Fructose-induced Hyperuricemia: Observations in Normal Children and in Patients with Hereditary Fructose Intolerance and Galactosemia

Abstract

Extract: After the infusion of fructose, 0.25 g/kg body wt, the mean peak plasma uric acid level was 5.4 ± 0.7 (SEM) mg/100 ml in six normal children and was not significantly increased compared with that of the mean basal value of 4.1 ± 0.5 mg/100 ml. The mean blood inorganic phosphate (P_i) levels were significantly less than the mean fasting value after fructose. Blood glucose, lactic acid, and fructose levels were significantly increased after fructose, but serum magnesium levels did not change.

In two patients with hereditary fructose intolerance (HFI) the peak blood uric acid levels were 12.1 and 7.6 mg/100 ml, respectively, after fructose. In both patients the blood glucose concentrations decreased 69 and 26 mg/100 ml below the fasting levels after fructose. The serum P_i level decreased 2.3 and 1.2 mg/100 ml below fasting values, decrements greater than the mean decrement in serum P_i of 0.8 ± 0.2 mg/100 ml which occurred in six normal children.

The mean uric acid excretion, expressed as milligrams per mg urinary creatinine, was 0.6 ±0.1 (SEM) before fructose in the normal children and increased significantly to 1.0 ±0.1 mg/mg creatinine after fructose. In two patients with HFI the uric acid excretion increased four- to fivefold after fructose administration; the increased uric acid excretion in HFI exceeded that of normal children.

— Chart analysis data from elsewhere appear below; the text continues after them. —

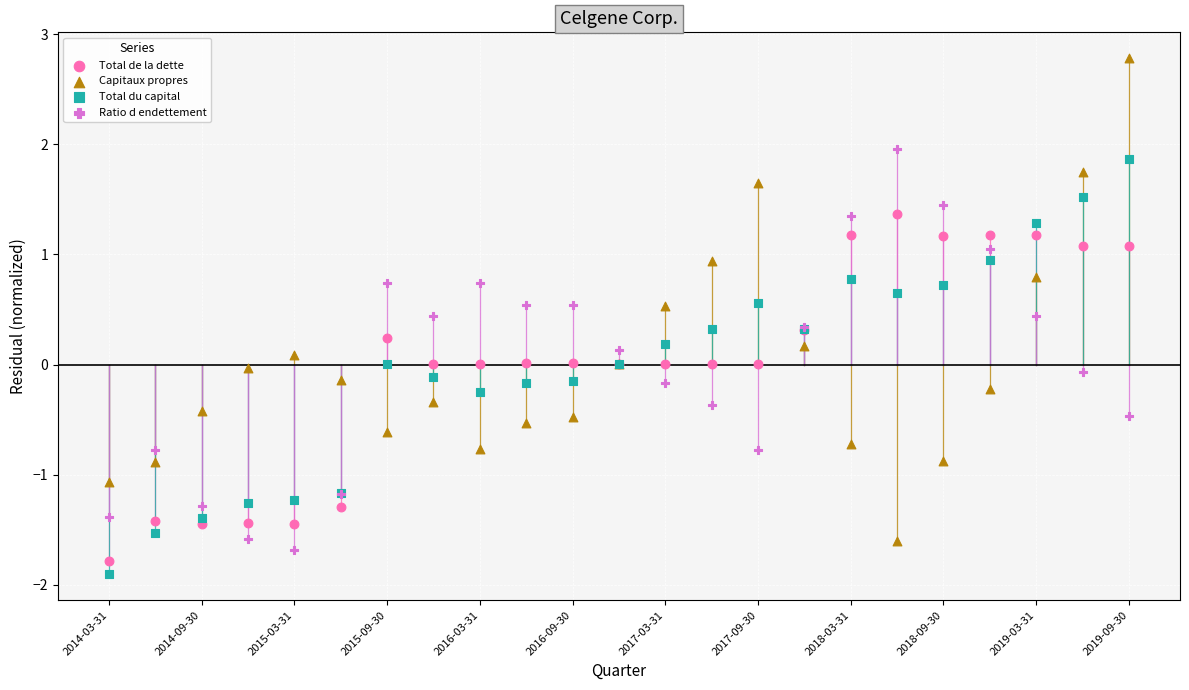

Which series contains the lowest Y value?

Total du capital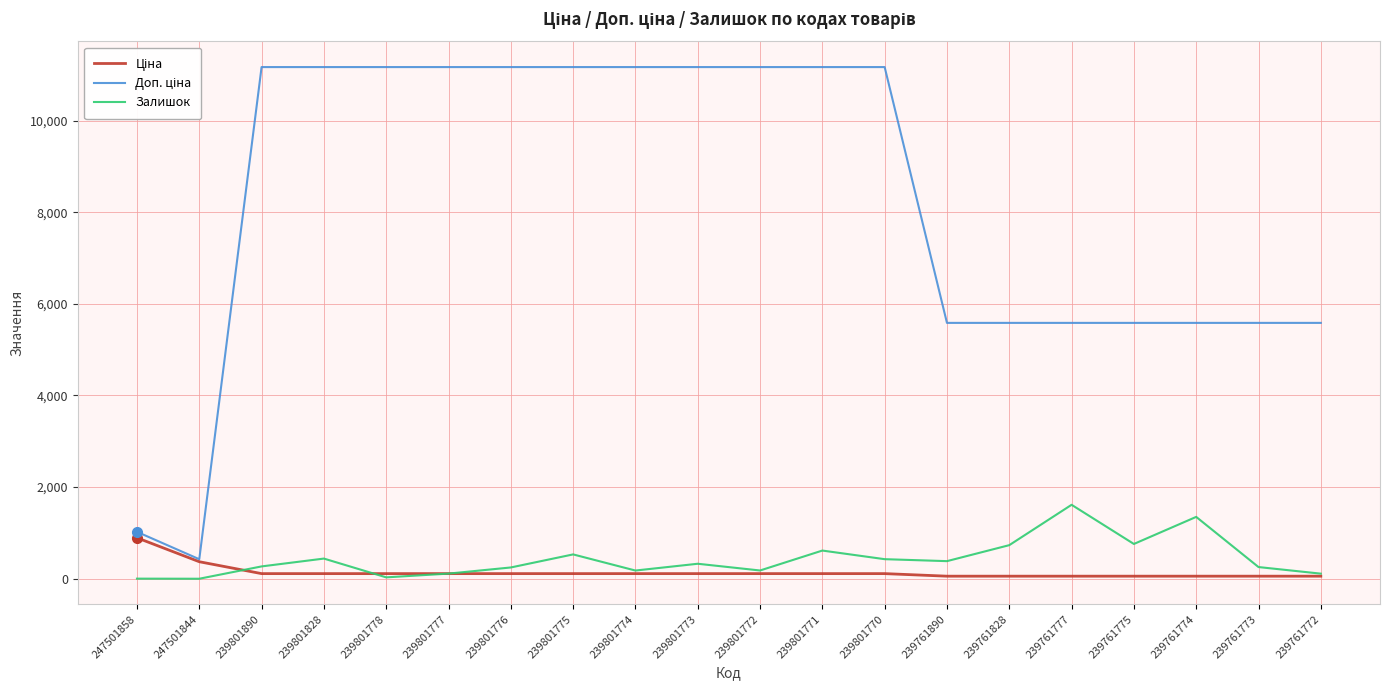

What is the maximum value shown in the chart?

11169.0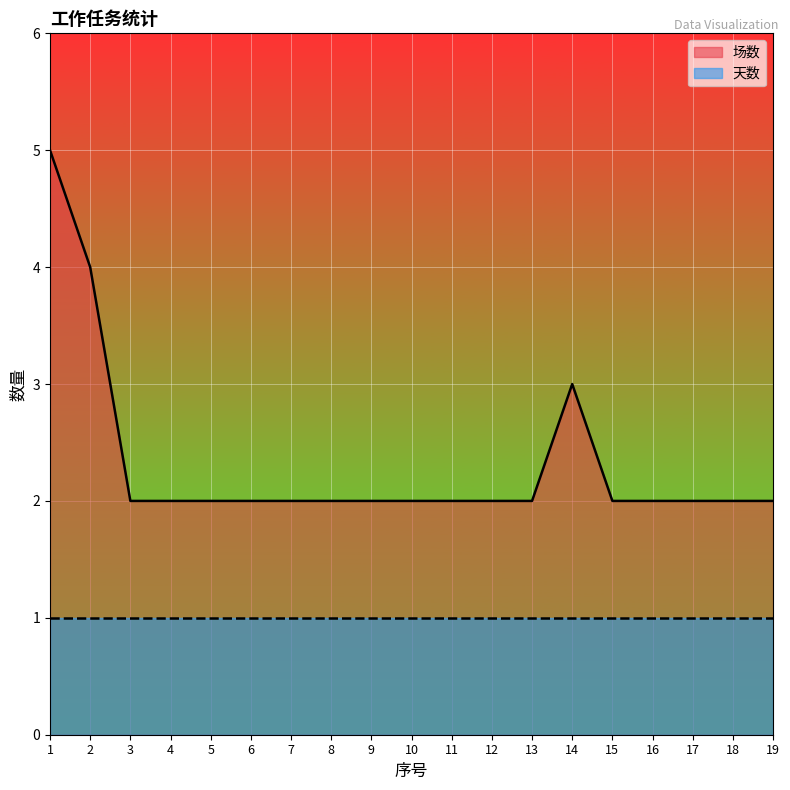

True or false: the data shows 3 at 4.

False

In three patients with galactosemia, increases in blood uric acid levels after galactose ingestion were similar to those in normal children after fructose, but less than those in patients with HFI after fructose. The serum P_i levels decreased less in galactosemic patients after galactose administration than in patients with HFI after fructose infusion.

These studies support the hypothesis that fructose-induced hyperuricemia results from degradation of adenosine monophosphate. This effect appears to be specific for fructose. The lack of hyperuricemia in galactosemia patients after galactose ingestion may be explained by the observation that galactose is phosphorylated more slowly than fructose.

Speculation: Fructose administration in individuals predisposed to hyperuricemia and gout may induce urate overproduction by decreasing intrahepatic P_i and ATP content and ultimately lead to enhanced nucleotide catabolism. The pathogenesis of increased urate production in glycogen storage disease, type I, may be similar to that proposed for fructose-induced hyperuricemia.